Apesar de resiliência que se mantém, lidar com a doença tremenda, ver sequelas em doentes que passaram por nós, coloca-nos uma grande carga psicológica.
No pior dos momentos Nuno Gaibino conta que nem um único médico desistiu de se manter firme no seu papel. Muitas vezes perto de um colapso, sabiam que se quebrassem, deixariam ainda mais frágeis os que deles precisavam.
Fielmente convicto da importância dos alunos na vida hospitalar, várias foram as pessoas que falaram de Nuno Gaibino como uma força da natureza e fonte de inspiração. O próprio prefere ver nos seus alunos a revelação daquilo que a humanidade tem de melhor, o sentido de humanismo para com o outro. A eles conseguiu transmitir que ultrapassando os medos iniciais, havia inúmeras pessoas a precisar de ajuda, talvez de uma mera companhia. Defensor que devemos apurar as skills humanas, principalmente agora que vivemos num mundo de tecnologia, é obrigatório o exercício de desconstrução e ajuste dos nossos melhores atributos. Talvez esse espírito justifique que quase todas as semanas um antigo doente dos Intensivos vá rever o seu grupo de tratamento, fazendo visitas a Santa Maria apenas para colmatar as saudades do que já viveram juntos.

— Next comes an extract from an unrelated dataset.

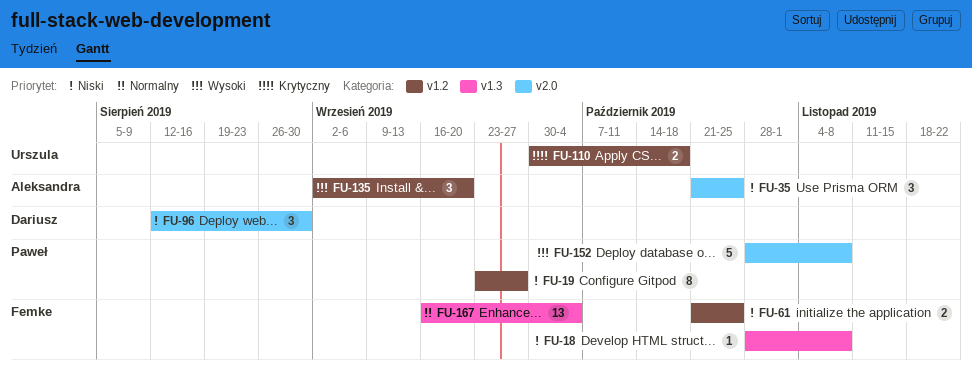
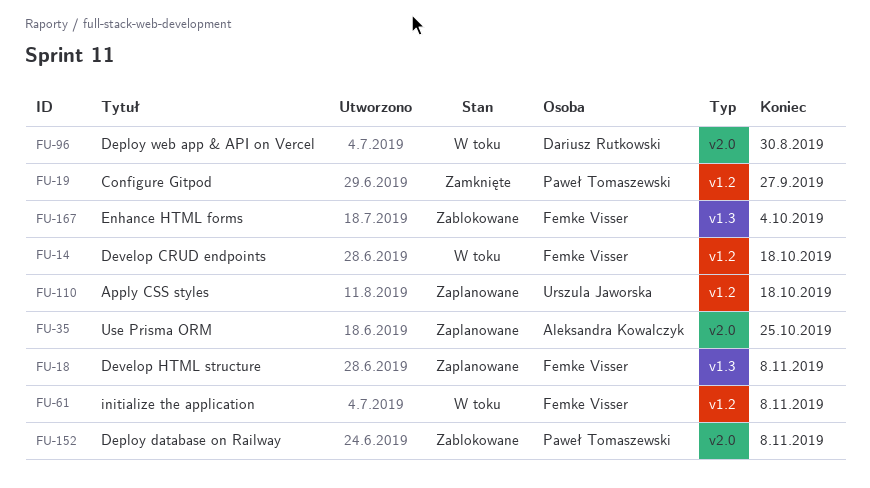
FU-14: none -> present
FU-61, due: Oct 25 -> Nov 8
FU-135: present -> none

“A nossa missão é ajudar o próximo e quando não sabemos o que fazer, instintivamente queremos ajudar quem precisa. Não há outra forma de vivermos!”
Na fita de finalista, no fim de completar o 6º ano, a mãe escreveu-lhe, "nunca esqueças a tua casa, sabes que podes regressar a ela". A verdade é que a sua casa é esta hoje, a de Lisboa, a casa grande de paredes cinzentas, com pequenos jardins, milhares de pessoas a circular, onde uns aprendem, enquanto outros os ensinam, onde há mortes e tanto nasce.
O Nuno reservou um bom tempo da sua manhã para me receber, enquanto ia espreitando o telefone porque a qualquer momento podia ter notícias da sua mulher Inês. Inconfidência esta desnecessária, pensa, mas não é. Já pronto para sair e levar a Inês para o Hospital, para assistir ao nascimento da bebé que estava quase a nascer, ainda acrescentou:
"Este é o projeto que eu decidi, já não sei viver sem isto!"
![casal de namorados](/sites/default/files/inline-images/nuno%20e%20in%C3%AAs.jpg)
Não foi logo nesse dia, mas poucos dias depois nascia assim a Maria do Carmo, fruto de uma já sólida história de vida entre a Inês e o Nuno.
Bem-vinda bebé Carminho.
Obrigada Nuno e a toda a vossa equipa.